Evan Corcoran, a Trump defense lawyer, was spotted at his arraignment, Axios' Sophia Cai reports.
- Corcoran has been a key figure for prosecutors in the Justice Department's high-profile classified documents probe against the ex-president.
Corcoran's notes on his interactions with the former president were used as evidence in the classified documents federal indictment unsealed in June.
- He was not at the defense table Thursday.
Prosecutors entered the courtroom around 3:45PM ET, Axios' Sophia Cai reports.
- Trump's lawyers Todd Blanche and John Lauro appeared in court beside him.
- While seated in the courtroom, Trump had some papers in front of him on the table he was looking at.
Flashback: The Obama appointee has previously dealt with Trump, denying his 2021 motion to halt records from being turned over to the Jan. 6 committee, writing, "Presidents are not kings, and Plaintiff is not president."
- Chutkan has been known to set tough sentences on Jan. 6 defendants, giving out longer sentences than requested by the Justice Department and citing the necessity of consequences for taking part in the insurrection.

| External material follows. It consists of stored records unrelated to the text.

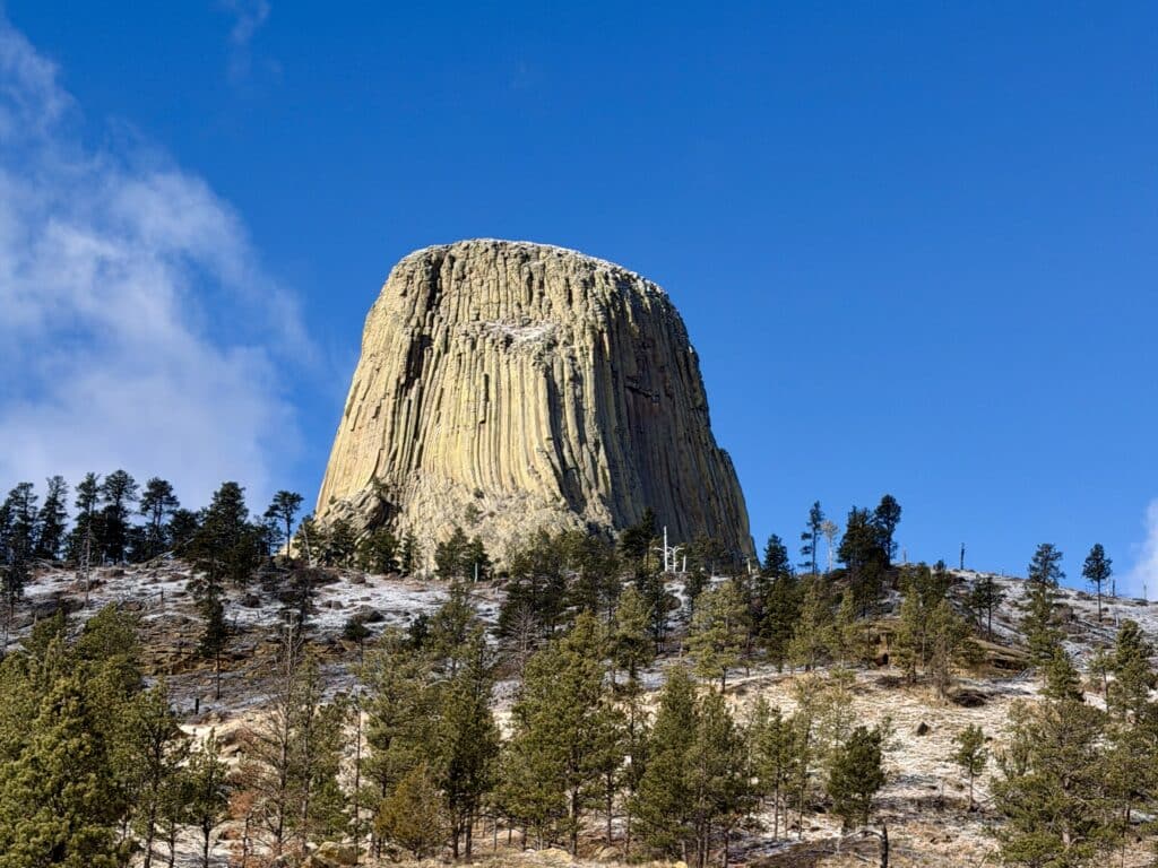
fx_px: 1606
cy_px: 434
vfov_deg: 30.3
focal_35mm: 48
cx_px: 579
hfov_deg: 39.7
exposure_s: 1/6024
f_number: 1.78
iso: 64
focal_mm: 6.76
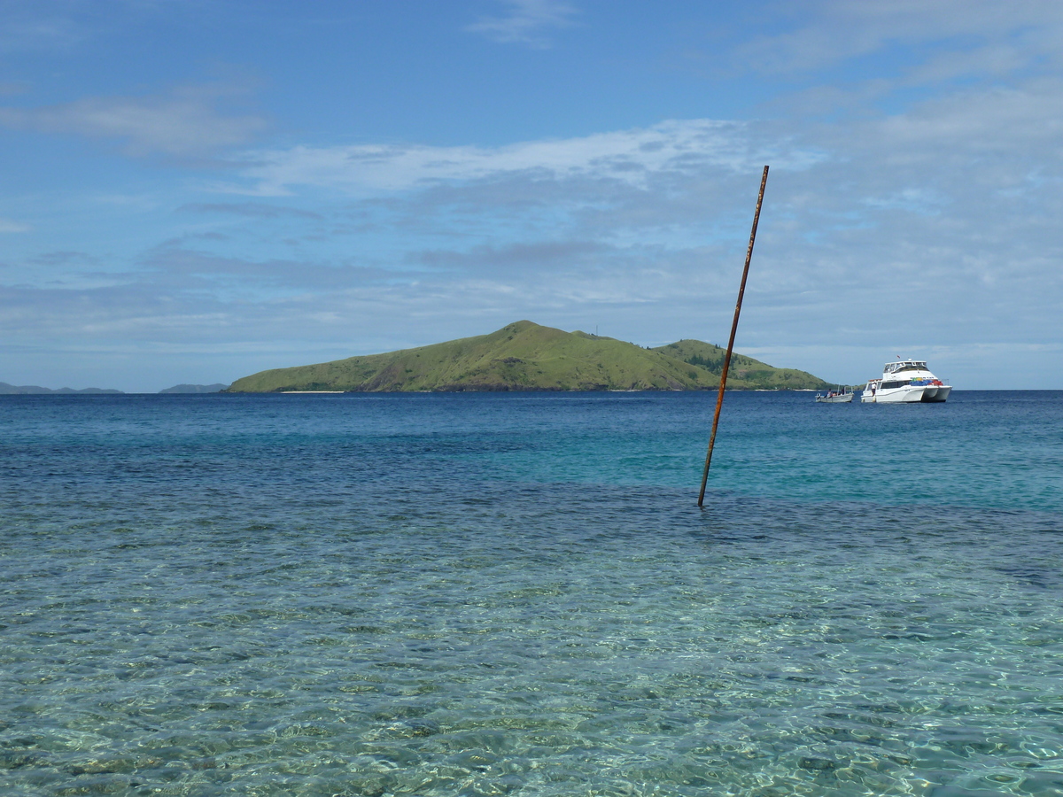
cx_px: 532
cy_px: 398
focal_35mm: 48
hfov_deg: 39.7
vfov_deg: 30.3
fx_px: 1474
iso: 80
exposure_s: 1/400
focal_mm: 7.9
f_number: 5.6
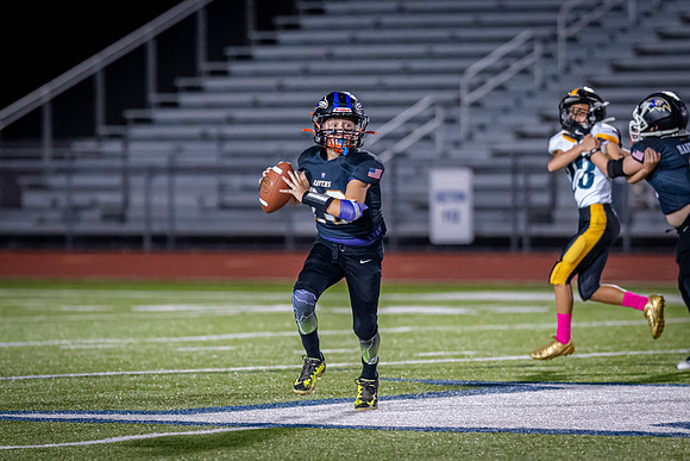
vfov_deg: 4.2
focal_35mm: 328
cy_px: 272
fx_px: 6279
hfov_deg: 6.3
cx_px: 326
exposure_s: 1/1250
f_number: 1.8
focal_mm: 135
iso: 2000
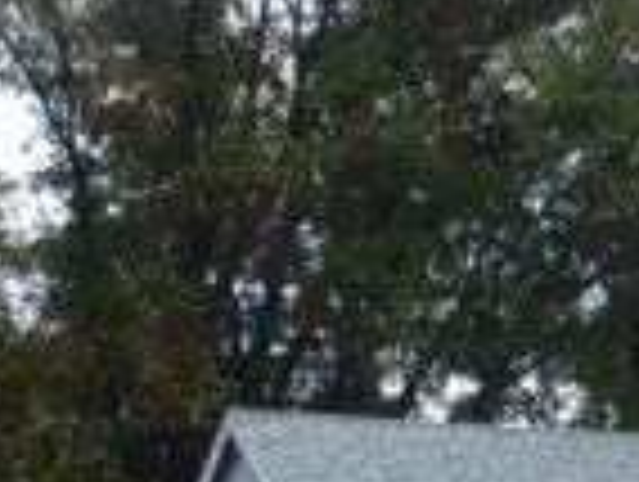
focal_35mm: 216
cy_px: 676
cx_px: 684
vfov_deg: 6.8
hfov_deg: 9.1
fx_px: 3994
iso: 64
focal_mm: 8.69
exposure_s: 1/125
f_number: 4.2
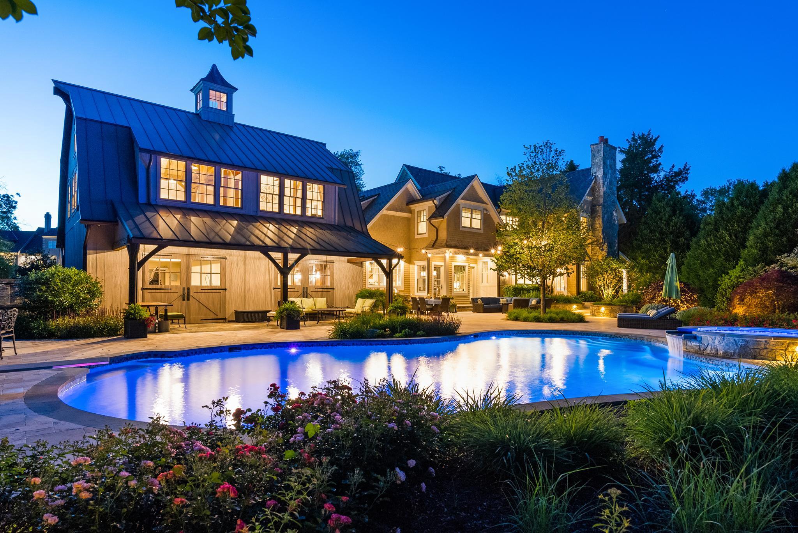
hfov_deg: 82.6
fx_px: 455
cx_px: 399
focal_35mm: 20
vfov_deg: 60.7
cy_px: 266
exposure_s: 5
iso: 800
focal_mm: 20.5
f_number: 7.1
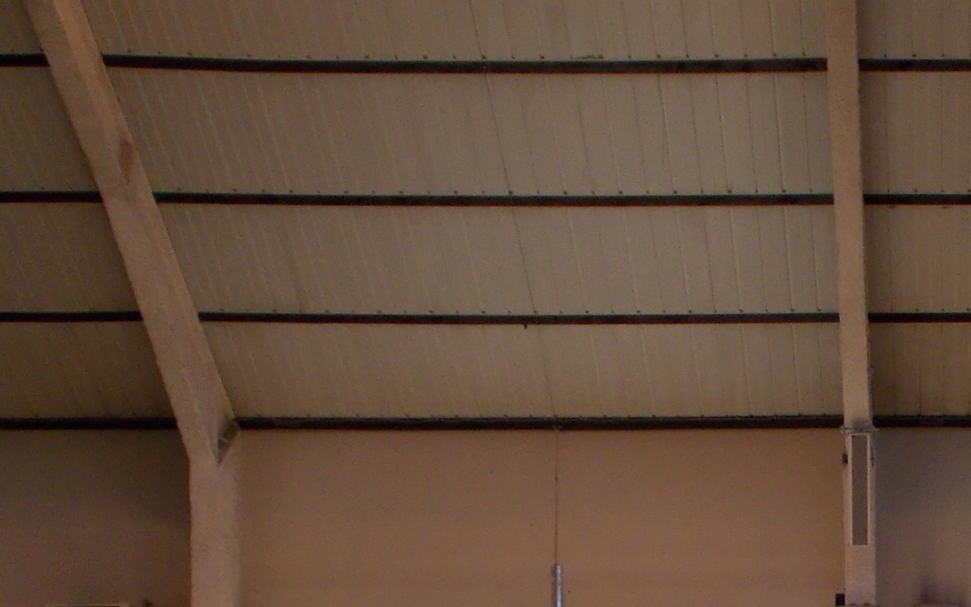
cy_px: 835
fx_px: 2990
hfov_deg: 18.0
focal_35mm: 113
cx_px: 951
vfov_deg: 11.2
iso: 220
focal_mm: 7.9
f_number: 4.2
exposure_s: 1/250
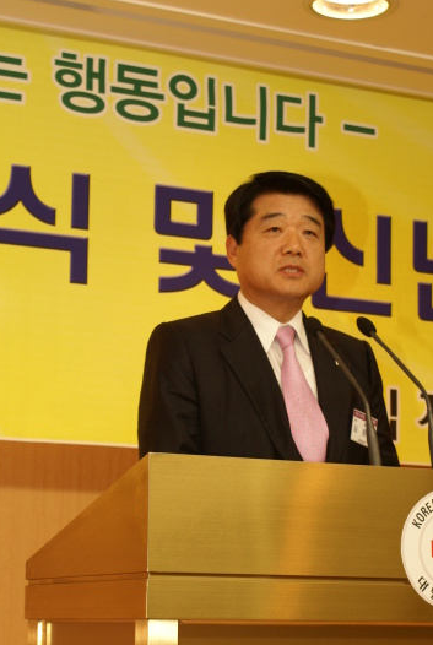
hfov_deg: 14.3
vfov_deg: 21.2
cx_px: 272
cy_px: 407
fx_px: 1719
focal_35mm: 96
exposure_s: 1/60
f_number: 5.6
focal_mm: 45
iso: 400
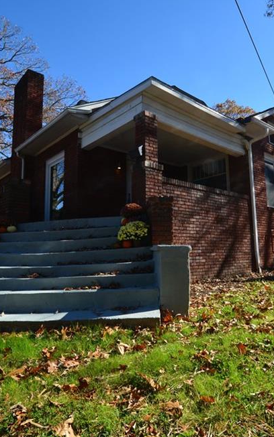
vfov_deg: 74.8
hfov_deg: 50.9
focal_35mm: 24
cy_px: 212
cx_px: 157
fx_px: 286
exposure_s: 1/250
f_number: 10
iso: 320
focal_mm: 10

Trump's legal team claimed he's been indicted for actions that are protected by the First Amendment, which they say will ultimately exonerate him, Axios' Sam Baker writes.
How it works: The indictment itself acknowledges that Trump had a First Amendment right "to speak publicly about the election and even to claim, falsely, that there had been outcome-determinative fraud during the election and that he had won."
- But the indictment is focused on Trump's efforts to stop the election from being certified, and alleges that those efforts amounted to a criminal conspiracy.
Reality check: "There's no First Amendment right to participate in a conspiracy," said Alan Rozenshtein, a University of Minnesota law professor who previously worked in the Justice Department, and has written about the First Amendment implications of prosecuting Trump for his role in Jan. 6.
- Trump is not being indicted for what he said. Rather, the legal question is whether his actions amounted to a criminal conspiracy.
Both supporters and opponents of Trump gathered outside the federal courthouse.
- Security measures were bolstered in the area, with a large law enforcement presence.
Here's what it looks like on the ground:
The indictment catalogs a slew of alleged steps Trump and his allies took as part of their bid to retain power after losing the 2020 election:
- A five-step plan: Trump and his six co-conspirators followed a five-part plan in order to retain power after losing the 2020 election, from making election fraud claims to trying to induce Vice President Mike Pence to reject the election results.
- Three conspiracies: The charges include three criminal conspiracy counts related to Trump's efforts to stay in power.
- Six unidentified co-conspirators: Trump helpers referenced in the indictment, but not named, are described as four attorneys, a Justice Department official, and a political consultant.
- Seven lawmakers: Trump and his allies allegedly reached out to six senators and a congressman during and after the Jan. 6 Capitol riot.
- Seven states: Trump and his co-conspirators allegedly tried to organize slates of fake electors in Arizona, Georgia, Michigan, Nevada, New Mexico, Pennsylvania and Wisconsin.